WHAT THE EXERCISE ASKS —
When you transcribe the lines below, keep every word the same and leave the pictures behind.

◆ ◆ ◆ ◆ ◆

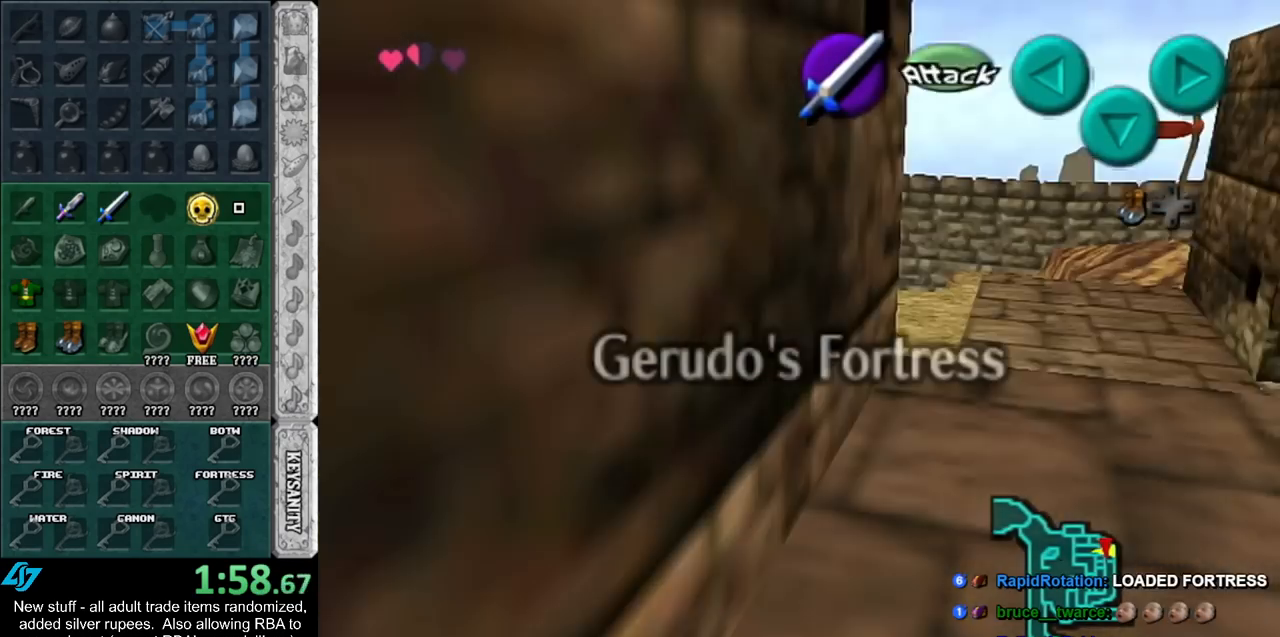
{"buttons": ["A"], "left_stick": "up", "right_stick": "center", "events": [[367, "A", "down"]]}
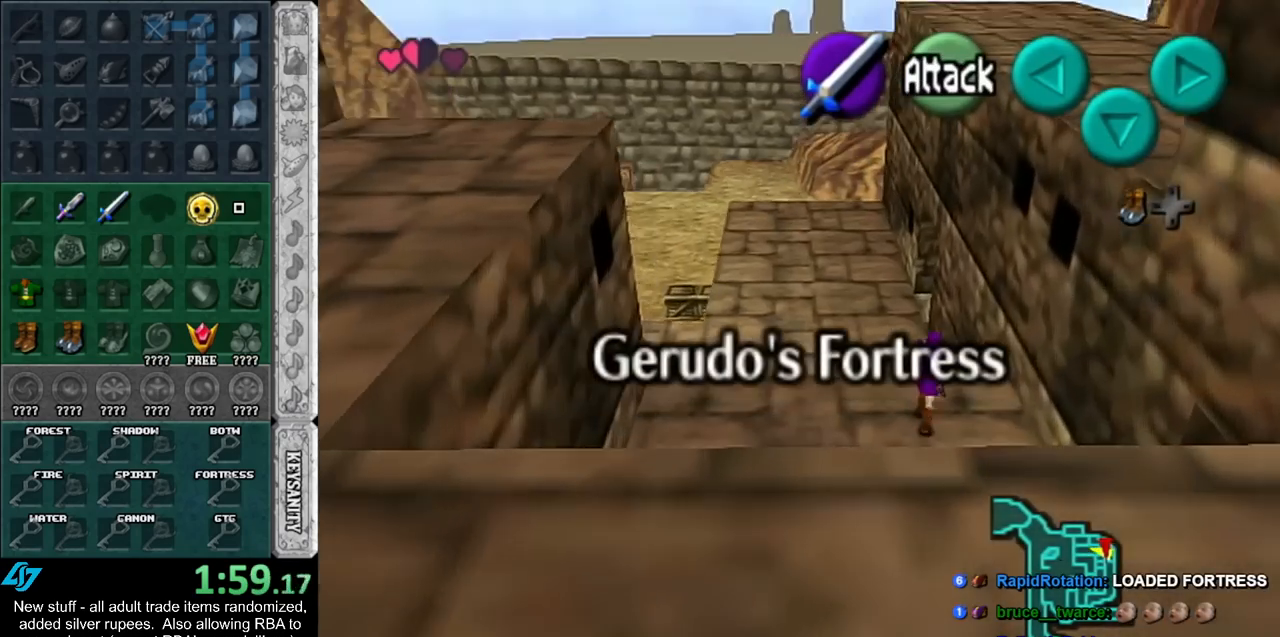
{"buttons": [], "left_stick": "up", "right_stick": "center", "events": [[50, "A", "up"]]}
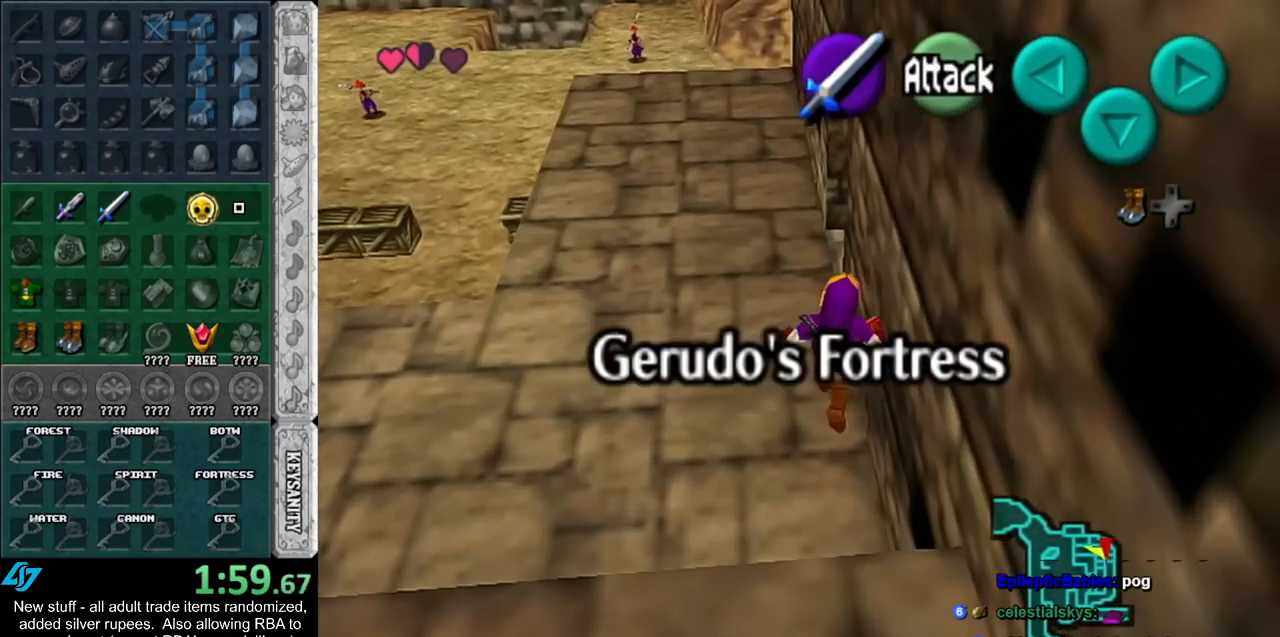
{"buttons": [], "left_stick": "up", "right_stick": "center", "events": [[83, "B", "down"], [233, "B", "up"]]}
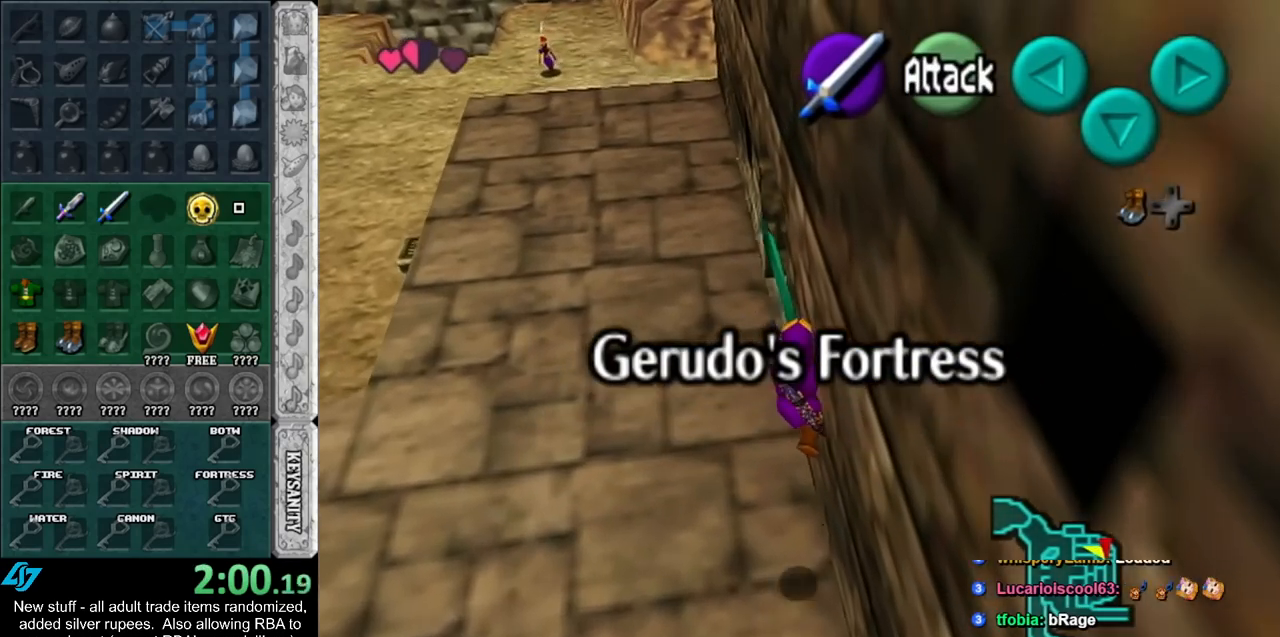
{"buttons": [], "left_stick": "up", "right_stick": "center", "events": []}
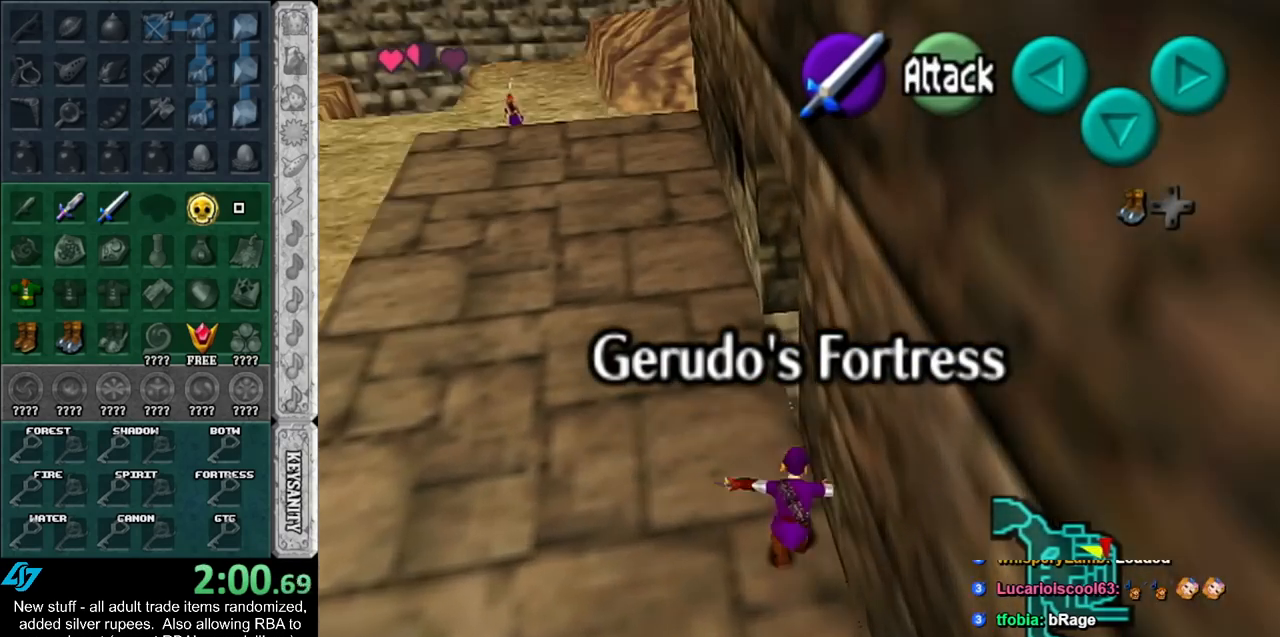
{"buttons": [], "left_stick": "up-right", "right_stick": "center", "events": [[483, "left_stick", "up-right"]]}
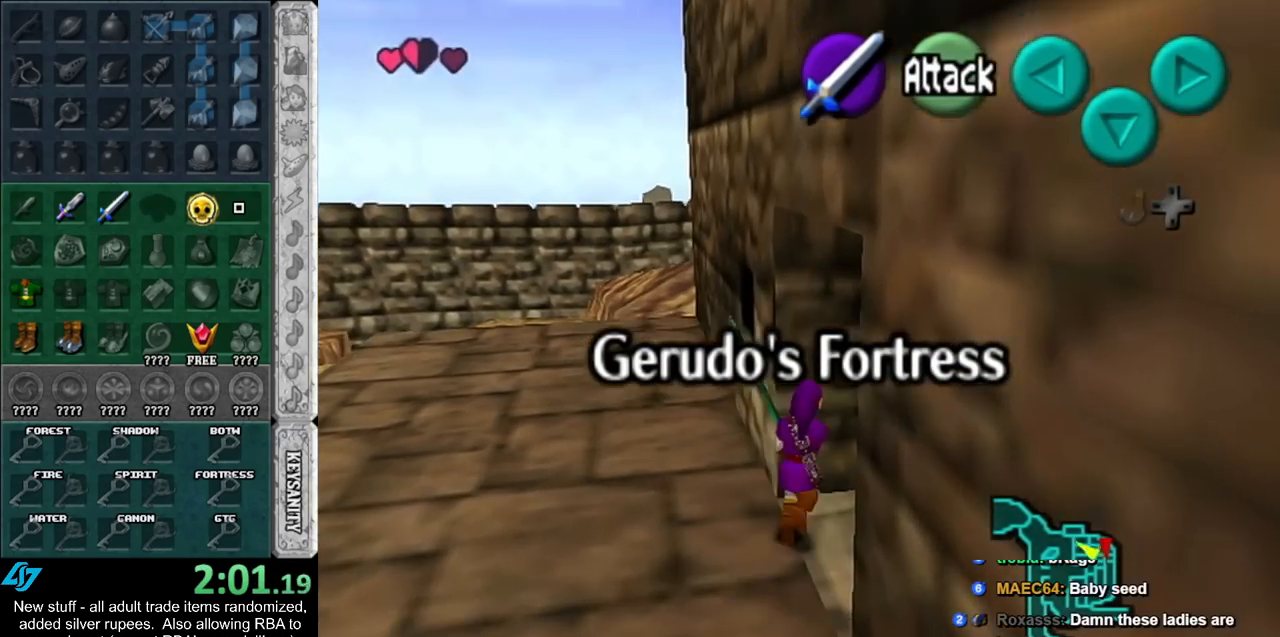
{"buttons": [], "left_stick": "center", "right_stick": "center", "events": [[433, "left_stick", "center"]]}
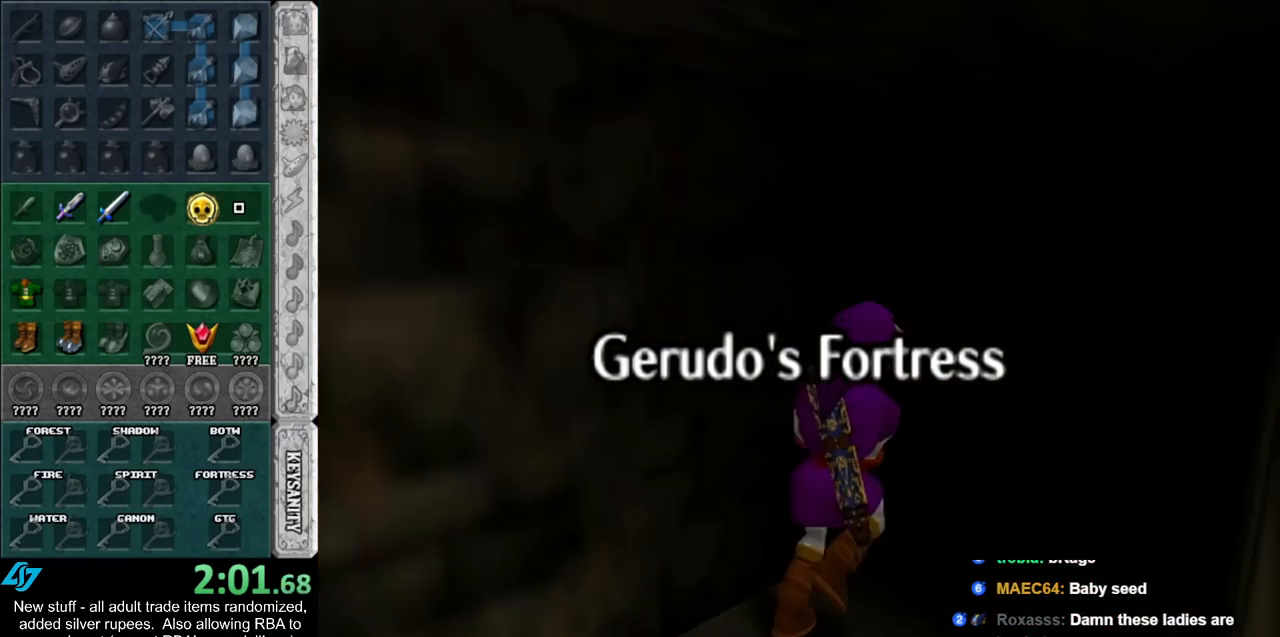
{"buttons": [], "left_stick": "up", "right_stick": "center", "events": [[267, "left_stick", "up"]]}
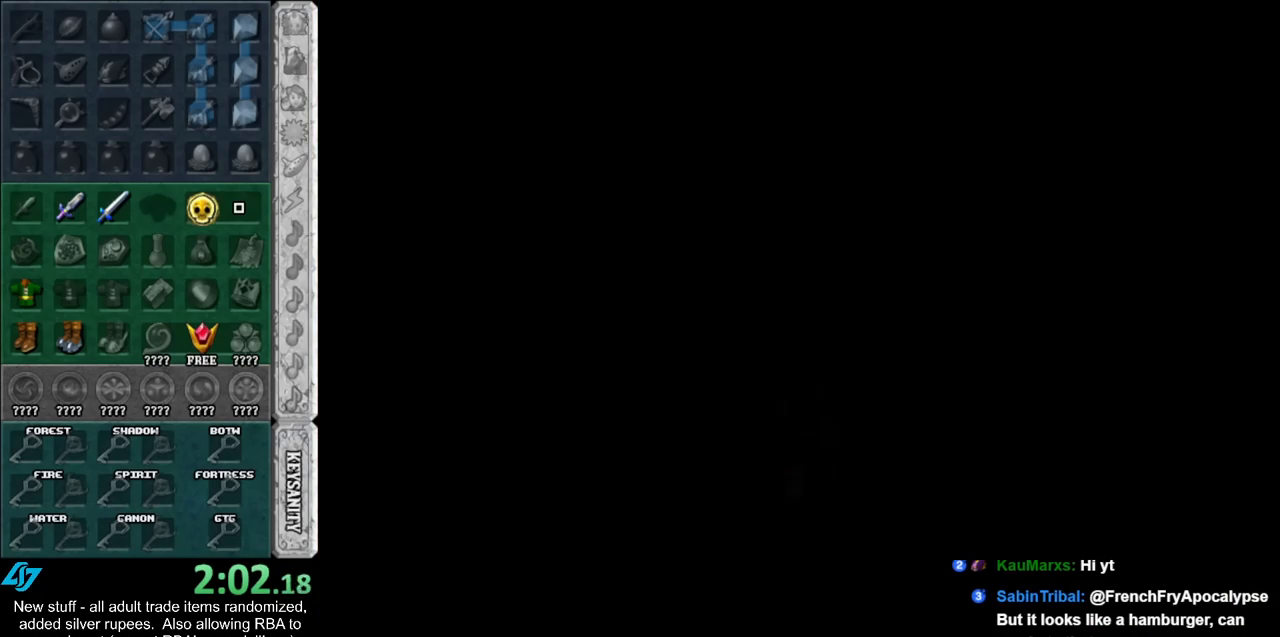
{"buttons": [], "left_stick": "up", "right_stick": "center", "events": []}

◆ ◆ ◆ ◆ ◆

RESULT FOR THIS EXERCISE —
{"buttons": ["A"], "left_stick": "up", "right_stick": "center", "events": [[367, "A", "down"]]}
{"buttons": [], "left_stick": "up", "right_stick": "center", "events": [[50, "A", "up"]]}
{"buttons": [], "left_stick": "up", "right_stick": "center", "events": [[83, "B", "down"], [233, "B", "up"]]}
{"buttons": [], "left_stick": "up", "right_stick": "center", "events": []}
{"buttons": [], "left_stick": "up-right", "right_stick": "center", "events": [[483, "left_stick", "up-right"]]}
{"buttons": [], "left_stick": "center", "right_stick": "center", "events": [[433, "left_stick", "center"]]}
{"buttons": [], "left_stick": "up", "right_stick": "center", "events": [[267, "left_stick", "up"]]}
{"buttons": [], "left_stick": "up", "right_stick": "center", "events": []}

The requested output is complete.